🤖 AI Summary
Embodied robotic manipulation faces critical challenges in the era of large models: a fundamental disconnect between high-level planning and low-level control; difficulty in jointly reasoning over multimodal information (language, code, motion, functionality, and 3D geometry); and limitations in scalability, data efficiency, physical interaction fidelity, and safety. To address these, this work proposes a unified “planning–control” framework. First, it generalizes task planning as multimodal, structured, long-horizon decision-making—integrating vision-language-action foundation models, neuro-symbolic planning, 3D scene understanding, and functional reasoning. Second, it establishes a training-paradigm–driven taxonomy of low-level control, characterizing its evolution across three stages: input modeling, implicit representation learning, and policy optimization.
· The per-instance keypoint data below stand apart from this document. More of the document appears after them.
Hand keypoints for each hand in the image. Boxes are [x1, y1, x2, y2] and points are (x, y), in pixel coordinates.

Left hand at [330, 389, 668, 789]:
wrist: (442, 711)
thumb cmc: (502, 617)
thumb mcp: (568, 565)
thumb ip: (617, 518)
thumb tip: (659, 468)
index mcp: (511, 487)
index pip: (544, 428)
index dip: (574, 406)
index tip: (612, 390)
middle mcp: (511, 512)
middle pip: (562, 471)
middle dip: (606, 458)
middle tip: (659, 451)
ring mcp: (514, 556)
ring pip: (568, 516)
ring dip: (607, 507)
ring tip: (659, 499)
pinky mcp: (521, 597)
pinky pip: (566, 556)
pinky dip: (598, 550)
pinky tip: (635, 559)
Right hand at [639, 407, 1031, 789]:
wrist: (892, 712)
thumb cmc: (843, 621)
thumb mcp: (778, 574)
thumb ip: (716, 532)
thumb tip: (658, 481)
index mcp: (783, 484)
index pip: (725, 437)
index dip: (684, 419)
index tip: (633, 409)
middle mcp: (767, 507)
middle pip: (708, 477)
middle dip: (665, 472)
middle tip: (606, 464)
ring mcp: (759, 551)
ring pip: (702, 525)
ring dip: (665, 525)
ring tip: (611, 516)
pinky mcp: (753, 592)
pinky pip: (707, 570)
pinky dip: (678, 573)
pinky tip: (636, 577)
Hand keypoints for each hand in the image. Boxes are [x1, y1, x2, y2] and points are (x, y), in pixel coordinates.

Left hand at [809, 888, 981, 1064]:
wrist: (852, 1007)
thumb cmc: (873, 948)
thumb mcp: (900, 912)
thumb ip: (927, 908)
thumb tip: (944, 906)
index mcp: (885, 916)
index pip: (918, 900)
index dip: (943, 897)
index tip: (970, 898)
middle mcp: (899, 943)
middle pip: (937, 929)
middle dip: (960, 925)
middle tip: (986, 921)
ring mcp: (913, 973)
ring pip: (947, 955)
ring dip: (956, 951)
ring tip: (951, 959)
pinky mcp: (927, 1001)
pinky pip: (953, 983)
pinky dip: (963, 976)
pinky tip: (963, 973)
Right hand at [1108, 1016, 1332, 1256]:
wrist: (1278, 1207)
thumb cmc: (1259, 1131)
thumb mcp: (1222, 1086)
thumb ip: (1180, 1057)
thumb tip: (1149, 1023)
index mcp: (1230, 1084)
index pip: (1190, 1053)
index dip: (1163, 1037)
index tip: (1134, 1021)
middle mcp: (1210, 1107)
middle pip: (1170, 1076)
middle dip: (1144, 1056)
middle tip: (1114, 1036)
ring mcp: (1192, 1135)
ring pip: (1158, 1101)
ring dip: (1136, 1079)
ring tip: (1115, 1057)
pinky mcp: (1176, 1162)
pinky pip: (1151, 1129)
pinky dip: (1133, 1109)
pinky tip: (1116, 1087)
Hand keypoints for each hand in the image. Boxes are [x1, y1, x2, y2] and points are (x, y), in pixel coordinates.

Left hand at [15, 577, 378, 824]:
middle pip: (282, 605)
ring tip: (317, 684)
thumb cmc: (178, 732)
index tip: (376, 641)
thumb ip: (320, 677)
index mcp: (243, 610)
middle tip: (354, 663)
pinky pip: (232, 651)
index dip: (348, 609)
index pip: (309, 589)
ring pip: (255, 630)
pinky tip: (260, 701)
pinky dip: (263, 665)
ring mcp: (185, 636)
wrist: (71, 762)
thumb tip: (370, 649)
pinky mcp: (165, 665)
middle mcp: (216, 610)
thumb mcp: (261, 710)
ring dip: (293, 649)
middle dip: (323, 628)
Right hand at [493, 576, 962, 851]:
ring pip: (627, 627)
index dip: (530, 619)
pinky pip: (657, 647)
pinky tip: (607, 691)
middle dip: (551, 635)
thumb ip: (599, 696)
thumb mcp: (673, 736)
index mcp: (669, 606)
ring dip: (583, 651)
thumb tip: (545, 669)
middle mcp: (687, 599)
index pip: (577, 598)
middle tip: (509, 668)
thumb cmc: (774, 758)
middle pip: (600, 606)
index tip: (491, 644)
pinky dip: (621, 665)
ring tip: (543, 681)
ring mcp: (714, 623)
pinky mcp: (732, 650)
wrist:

The framework systematically delineates the design space for large-model–driven manipulation, providing a scalable, principled methodology for next-generation embodied intelligence.
📝 Abstract
Recent advances in vision, language, and multimodal learning have substantially accelerated progress in robotic foundation models, with robot manipulation remaining a central and challenging problem. This survey examines robot manipulation from an algorithmic perspective and organizes recent learning-based approaches within a unified abstraction of high-level planning and low-level control. At the high level, we extend the classical notion of task planning to include reasoning over language, code, motion, affordances, and 3D representations, emphasizing their role in structured and long-horizon decision making. At the low level, we propose a training-paradigm-oriented taxonomy for learning-based control, organizing existing methods along input modeling, latent representation learning, and policy learning. Finally, we identify open challenges and prospective research directions related to scalability, data efficiency, multimodal physical interaction, and safety. Together, these analyses aim to clarify the design space of modern foundation models for robotic manipulation.